┌────────

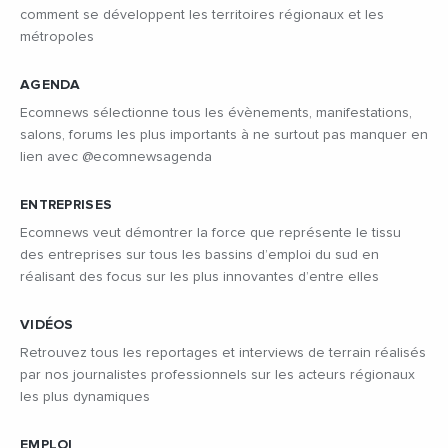
comment se développent les territoires régionaux et les
métropoles
AGENDA
Ecomnews sélectionne tous les évènements, manifestations,
salons, forums les plus importants à ne surtout pas manquer en
lien avec @ecomnewsagenda
ENTREPRISES
Ecomnews veut démontrer la force que représente le tissu
des entreprises sur tous les bassins d’emploi du sud en
réalisant des focus sur les plus innovantes d’entre elles
VIDÉOS
Retrouvez tous les reportages et interviews de terrain réalisés
par nos journalistes professionnels sur les acteurs régionaux
les plus dynamiques
EMPLOI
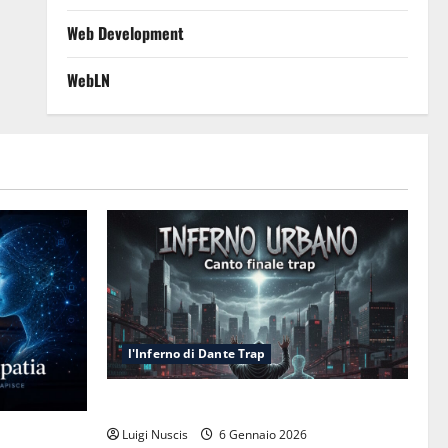
Web Development
WebLN
l'Inferno di Dante Trap
Inferno NewCanto XXXV: Inferno Urbano
esa cognitiva
Luigi Nuscis
6 Gennaio 2026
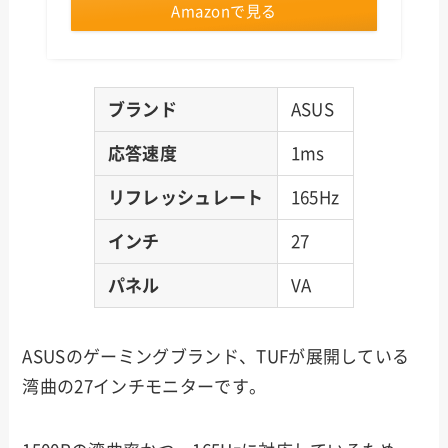
Amazonで見る
ブランド
ASUS
応答速度
1ms
リフレッシュレート
165Hz
インチ
27
パネル
VA
ASUSのゲーミングブランド、TUFが展開している
湾曲の27インチモニターです。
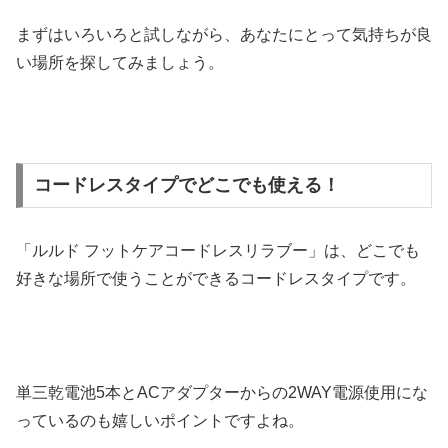
まずはいろいろと試しながら、あなたにとって気持ちが良
い場所を探してみましょう。
コードレスタイプでどこでも使える！
「ルルド フットケアコードレスリラブー」は、どこでも
好きな場所で使うことができるコードレスタイプです。
単三乾電池5本とACアダプターからの2WAY電源使用にな
っているのも嬉しいポイントですよね。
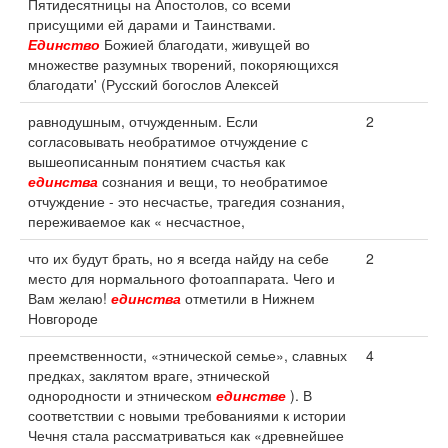
Пятидесятницы на Апостолов, со всеми
присущими ей дарами и Таинствами.
Единство
Божией благодати, живущей во
множестве разумных творений, покоряющихся
благодати' (Русский богослов Алексей
равнодушным, отчужденным. Если
2
согласовывать необратимое отчуждение с
вышеописанным понятием счастья как
единства
сознания и вещи, то необратимое
отчуждение - это несчастье, трагедия сознания,
переживаемое как « несчастное,
что их будут брать, но я всегда найду на себе
2
место для нормального фотоаппарата. Чего и
Вам желаю!
единства
отметили в Нижнем
Новгороде
преемственности, «этнической семье», славных
4
предках, заклятом враге, этнической
однородности и этническом
единстве
). В
соответствии с новыми требованиями к истории
Чечня стала рассматриваться как «древнейшее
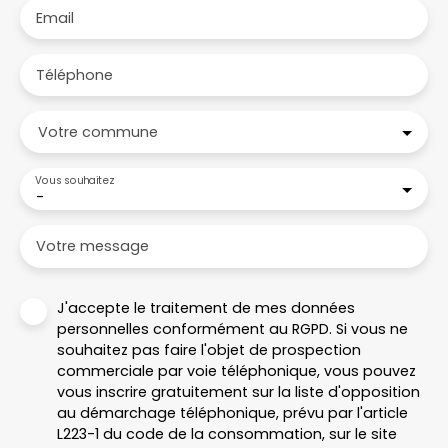
Email
Téléphone
Votre commune
Vous souhaitez
-
Votre message
J'accepte le traitement de mes données
personnelles conformément au RGPD. Si vous ne
souhaitez pas faire l'objet de prospection
commerciale par voie téléphonique, vous pouvez
vous inscrire gratuitement sur la liste d'opposition
au démarchage téléphonique, prévu par l'article
L223-1 du code de la consommation, sur le site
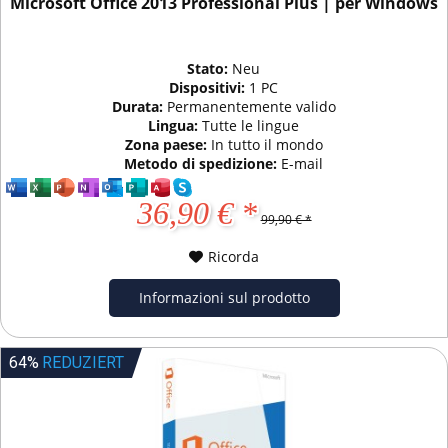
Microsoft Office 2013 Professional Plus | per Windows
Stato:
Neu
Dispositivi:
1 PC
Durata:
Permanentemente valido
Lingua:
Tutte le lingue
Zona paese:
In tutto il mondo
Metodo di spedizione:
E-mail
36,90 € *
99,90 € *
Ricorda
Informazioni sul prodotto
64%
REDUZIERT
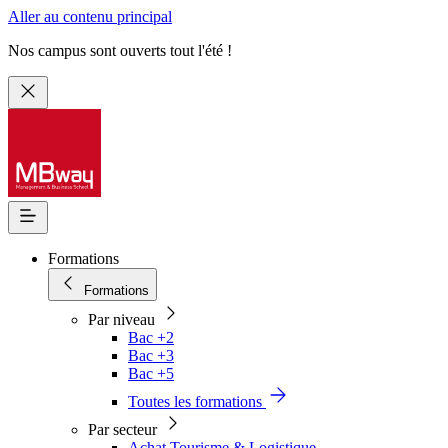
Aller au contenu principal
Nos campus sont ouverts tout l'été !
Formations
Formations
Par niveau
Bac +2
Bac +3
Bac +5
Toutes les formations
Par secteur
Achat Tourisme & Logistique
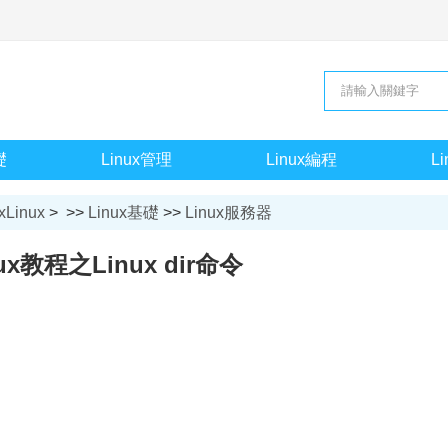
礎
Linux管理
Linux編程
L
xLinux
> >>
Linux基礎
>>
Linux服務器
nux教程之Linux dir命令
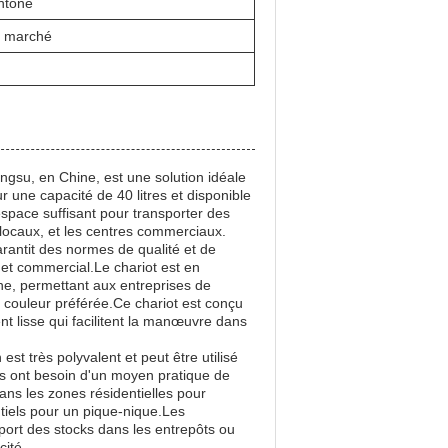
ntone
au marché
ngsu, en Chine, est une solution idéale
 une capacité de 40 litres et disponible
 espace suffisant pour transporter des
 locaux, et les centres commerciaux.
rantit des normes de qualité et de
 et commercial.Le chariot est en
one, permettant aux entreprises de
r couleur préférée.Ce chariot est conçu
ent lisse qui facilitent la manœuvre dans
t très polyvalent et peut être utilisé
s ont besoin d'un moyen pratique de
dans les zones résidentielles pour
ntiels pour un pique-nique.Les
nsport des stocks dans les entrepôts ou
cité.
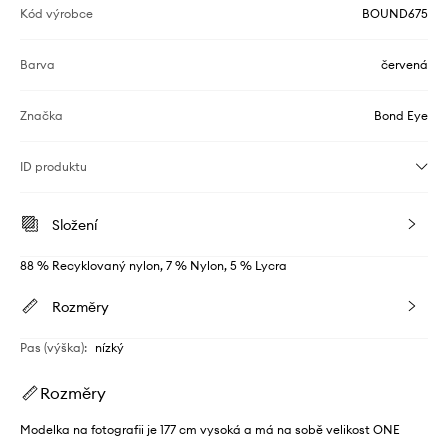
Kód výrobce
BOUND675
Barva
červená
Značka
Bond Eye
ID produktu
Složení
88 % Recyklovaný nylon, 7 % Nylon, 5 % Lycra
Rozměry
Pas (výška)
:
nízký
Rozměry
Modelka na fotografii je 177 cm vysoká a má na sobě velikost ONE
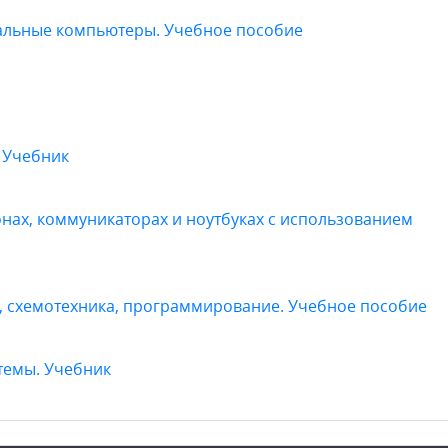
альные компьютеры. Учебное пособие
 Учебник
нах, коммуникаторах и ноутбуках с использованием
, схемотехника, программирование. Учебное пособие
темы. Учебник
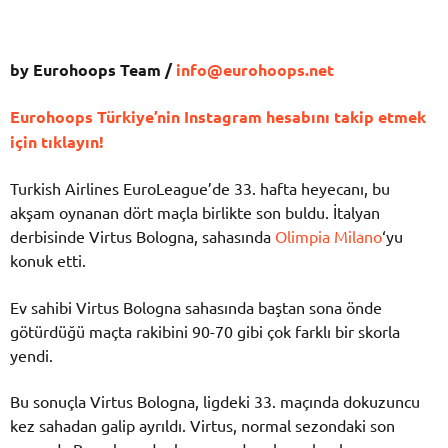
by Eurohoops Team /
info@eurohoops.net
Eurohoops Türkiye’nin Instagram hesabını takip etmek
için tıklayın!
Turkish Airlines EuroLeague’de 33. hafta heyecanı, bu
akşam oynanan dört maçla birlikte son buldu. İtalyan
derbisinde Virtus Bologna, sahasında
Olimpia Milano
‘yu
konuk etti.
Ev sahibi Virtus Bologna sahasında baştan sona önde
götürdüğü maçta rakibini 90-70 gibi çok farklı bir skorla
yendi.
Bu sonuçla Virtus Bologna, ligdeki 33. maçında dokuzuncu
kez sahadan galip ayrıldı. Virtus, normal sezondaki son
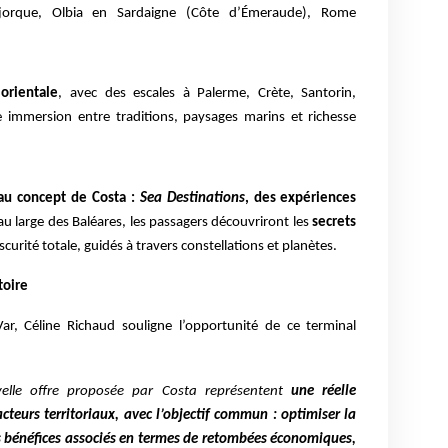
jorque, Olbia en Sardaigne (Côte d’Émeraude), Rome
orientale
, avec des escales à Palerme, Crète, Santorin,
 immersion entre traditions, paysages marins et richesse
au concept de Costa :
Sea Destinations
, des expériences
au large des Baléares, les passagers découvriront les
secrets
scurité totale, guidés à travers constellations et planètes.
toire
ar, Céline Richaud souligne l’opportunité de ce terminal
elle offre proposée par Costa représentent
une réelle
cteurs territoriaux, avec l’objectif commun : optimiser la
des bénéfices associés en termes de retombées économiques,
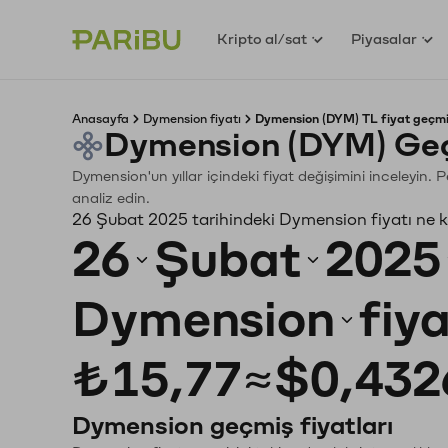
Kripto al/sat
Piyasalar
Anasayfa
Dymension fiyatı
Dymension (DYM) TL fiyat geçmi
Dymension (DYM) Geç
Dymension'un yıllar içindeki fiyat değişimini inceleyin.
analiz edin.
26 Şubat 2025 tarihindeki Dymension fiyatı ne 
26
Şubat
2025
Dymension
fiy
₺15,77
≈
$0,432
Dymension geçmiş fiyatları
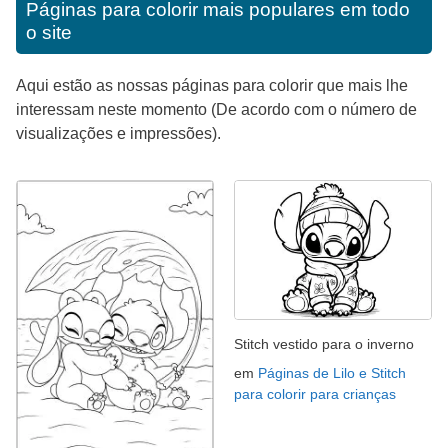
Páginas para colorir mais populares em todo
o site
Aqui estão as nossas páginas para colorir que mais lhe
interessam neste momento (De acordo com o número de
visualizações e impressões).
Stitch vestido para o inverno
em
Páginas de Lilo e Stitch
para colorir para crianças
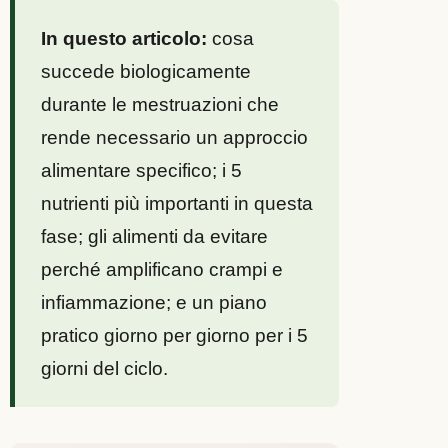
In questo articolo:
cosa
succede biologicamente
durante le mestruazioni che
rende necessario un approccio
alimentare specifico; i 5
nutrienti più importanti in questa
fase; gli alimenti da evitare
perché amplificano crampi e
infiammazione; e un piano
pratico giorno per giorno per i 5
giorni del ciclo.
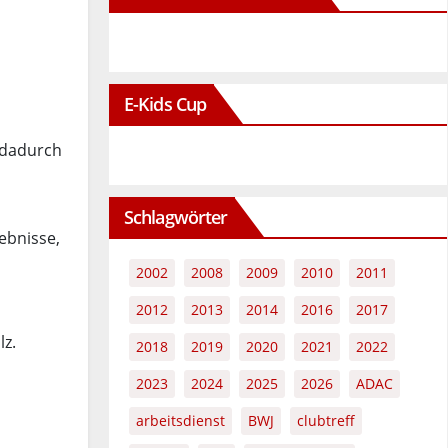
E-Kids Cup
 dadurch
Schlagwörter
ebnisse,
2002
2008
2009
2010
2011
2012
2013
2014
2016
2017
lz.
2018
2019
2020
2021
2022
2023
2024
2025
2026
ADAC
arbeitsdienst
BWJ
clubtreff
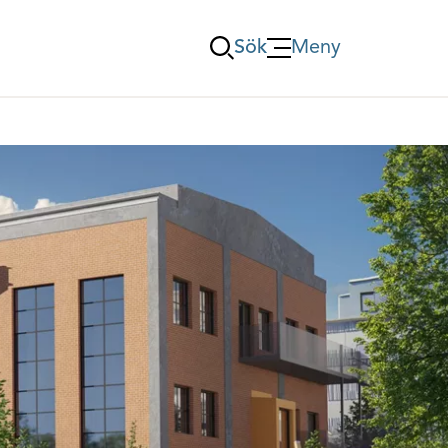
Sök
Meny
Öppna Meny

└────────

EXERCISE PROMPT => Transcribe the records above exactly and drop every picture.

RESULT OF THIS TASK =>
comment se développent les territoires régionaux et les
métropoles
AGENDA
Ecomnews sélectionne tous les évènements, manifestations,
salons, forums les plus importants à ne surtout pas manquer en
lien avec @ecomnewsagenda
ENTREPRISES
Ecomnews veut démontrer la force que représente le tissu
des entreprises sur tous les bassins d’emploi du sud en
réalisant des focus sur les plus innovantes d’entre elles
VIDÉOS
Retrouvez tous les reportages et interviews de terrain réalisés
par nos journalistes professionnels sur les acteurs régionaux
les plus dynamiques
EMPLOI
Web Development
WebLN
l'Inferno di Dante Trap
Inferno NewCanto XXXV: Inferno Urbano
esa cognitiva
Luigi Nuscis
6 Gennaio 2026
Amazonで見る
ブランド
ASUS
応答速度
1ms
リフレッシュレート
165Hz
インチ
27
パネル
VA
ASUSのゲーミングブランド、TUFが展開している
湾曲の27インチモニターです。
まずはいろいろと試しながら、あなたにとって気持ちが良
い場所を探してみましょう。
コードレスタイプでどこでも使える！
「ルルド フットケアコードレスリラブー」は、どこでも
好きな場所で使うことができるコードレスタイプです。
単三乾電池5本とACアダプターからの2WAY電源使用にな
っているのも嬉しいポイントですよね。
Пятидесятницы на Апостолов, со всеми
присущими ей дарами и Таинствами.
Единство
Божией благодати, живущей во
множестве разумных творений, покоряющихся
благодати' (Русский богослов Алексей
равнодушным, отчужденным. Если
2
согласовывать необратимое отчуждение с
вышеописанным понятием счастья как
единства
сознания и вещи, то необратимое
отчуждение - это несчастье, трагедия сознания,
переживаемое как « несчастное,
что их будут брать, но я всегда найду на себе
2
место для нормального фотоаппарата. Чего и
Вам желаю!
единства
отметили в Нижнем
Новгороде
преемственности, «этнической семье», славных
4
предках, заклятом враге, этнической
однородности и этническом
единстве
). В
соответствии с новыми требованиями к истории
Чечня стала рассматриваться как «древнейшее
Email
Téléphone
Votre commune
Vous souhaitez
-
Votre message
J'accepte le traitement de mes données
personnelles conformément au RGPD. Si vous ne
souhaitez pas faire l'objet de prospection
commerciale par voie téléphonique, vous pouvez
vous inscrire gratuitement sur la liste d'opposition
au démarchage téléphonique, prévu par l'article
L223-1 du code de la consommation, sur le site
Microsoft Office 2013 Professional Plus | per Windows
Stato:
Neu
Dispositivi:
1 PC
Durata:
Permanentemente valido
Lingua:
Tutte le lingue
Zona paese:
In tutto il mondo
Metodo di spedizione:
E-mail
36,90 € *
99,90 € *
Ricorda
Informazioni sul prodotto
64%
REDUZIERT
Aller au contenu principal
Nos campus sont ouverts tout l'été !
Formations
Formations
Par niveau
Bac +2
Bac +3
Bac +5
Toutes les formations
Par secteur
Achat Tourisme & Logistique
礎
Linux管理
Linux編程
L
xLinux
> >>
Linux基礎
>>
Linux服務器
nux教程之Linux dir命令
ntone
au marché
ngsu, en Chine, est une solution idéale
 une capacité de 40 litres et disponible
 espace suffisant pour transporter des
 locaux, et les centres commerciaux.
rantit des normes de qualité et de
 et commercial.Le chariot est en
one, permettant aux entreprises de
r couleur préférée.Ce chariot est conçu
ent lisse qui facilitent la manœuvre dans
t très polyvalent et peut être utilisé
s ont besoin d'un moyen pratique de
dans les zones résidentielles pour
ntiels pour un pique-nique.Les
nsport des stocks dans les entrepôts ou
cité.
Kód výrobce
BOUND675
Barva
červená
Značka
Bond Eye
ID produktu
Složení
88 % Recyklovaný nylon, 7 % Nylon, 5 % Lycra
Rozměry
Pas (výška)
:
nízký
Rozměry
Modelka na fotografii je 177 cm vysoká a má na sobě velikost ONE
альные компьютеры. Учебное пособие
 Учебник
нах, коммуникаторах и ноутбуках с использованием
, схемотехника, программирование. Учебное пособие
темы. Учебник
by Eurohoops Team /
info@eurohoops.net
Eurohoops Türkiye’nin Instagram hesabını takip etmek
için tıklayın!
Turkish Airlines EuroLeague’de 33. hafta heyecanı, bu
akşam oynanan dört maçla birlikte son buldu. İtalyan
derbisinde Virtus Bologna, sahasında
Olimpia Milano
‘yu
konuk etti.
Ev sahibi Virtus Bologna sahasında baştan sona önde
götürdüğü maçta rakibini 90-70 gibi çok farklı bir skorla
yendi.
Bu sonuçla Virtus Bologna, ligdeki 33. maçında dokuzuncu
kez sahadan galip ayrıldı. Virtus, normal sezondaki son
jorque, Olbia en Sardaigne (Côte d’Émeraude), Rome
orientale
, avec des escales à Palerme, Crète, Santorin,
 immersion entre traditions, paysages marins et richesse
au concept de Costa :
Sea Destinations
, des expériences
au large des Baléares, les passagers découvriront les
secrets
scurité totale, guidés à travers constellations et planètes.
toire
ar, Céline Richaud souligne l’opportunité de ce terminal
elle offre proposée par Costa représentent
une réelle
cteurs territoriaux, avec l’objectif commun : optimiser la
des bénéfices associés en termes de retombées économiques,
Kripto al/sat
Piyasalar
Anasayfa
Dymension fiyatı
Dymension (DYM) TL fiyat geçmi
Dymension (DYM) Geç
Dymension'un yıllar içindeki fiyat değişimini inceleyin.
analiz edin.
26 Şubat 2025 tarihindeki Dymension fiyatı ne 
26
Şubat
2025
Dymension
fiy
₺15,77
≈
$0,432
Dymension geçmiş fiyatları
Páginas para colorir mais populares em todo
o site
Aqui estão as nossas páginas para colorir que mais lhe
interessam neste momento (De acordo com o número de
visualizações e impressões).
Stitch vestido para o inverno
em
Páginas de Lilo e Stitch
para colorir para crianças
In questo articolo:
cosa
succede biologicamente
durante le mestruazioni che
rende necessario un approccio
alimentare specifico; i 5
nutrienti più importanti in questa
fase; gli alimenti da evitare
perché amplificano crampi e
infiammazione; e un piano
pratico giorno per giorno per i 5
giorni del ciclo.
E-Kids Cup
 dadurch
Schlagwörter
ebnisse,
2002
2008
2009
2010
2011
2012
2013
2014
2016
2017
lz.
2018
2019
2020
2021
2022
2023
2024
2025
2026
ADAC
arbeitsdienst
BWJ
clubtreff
Sök
Meny
Öppna Meny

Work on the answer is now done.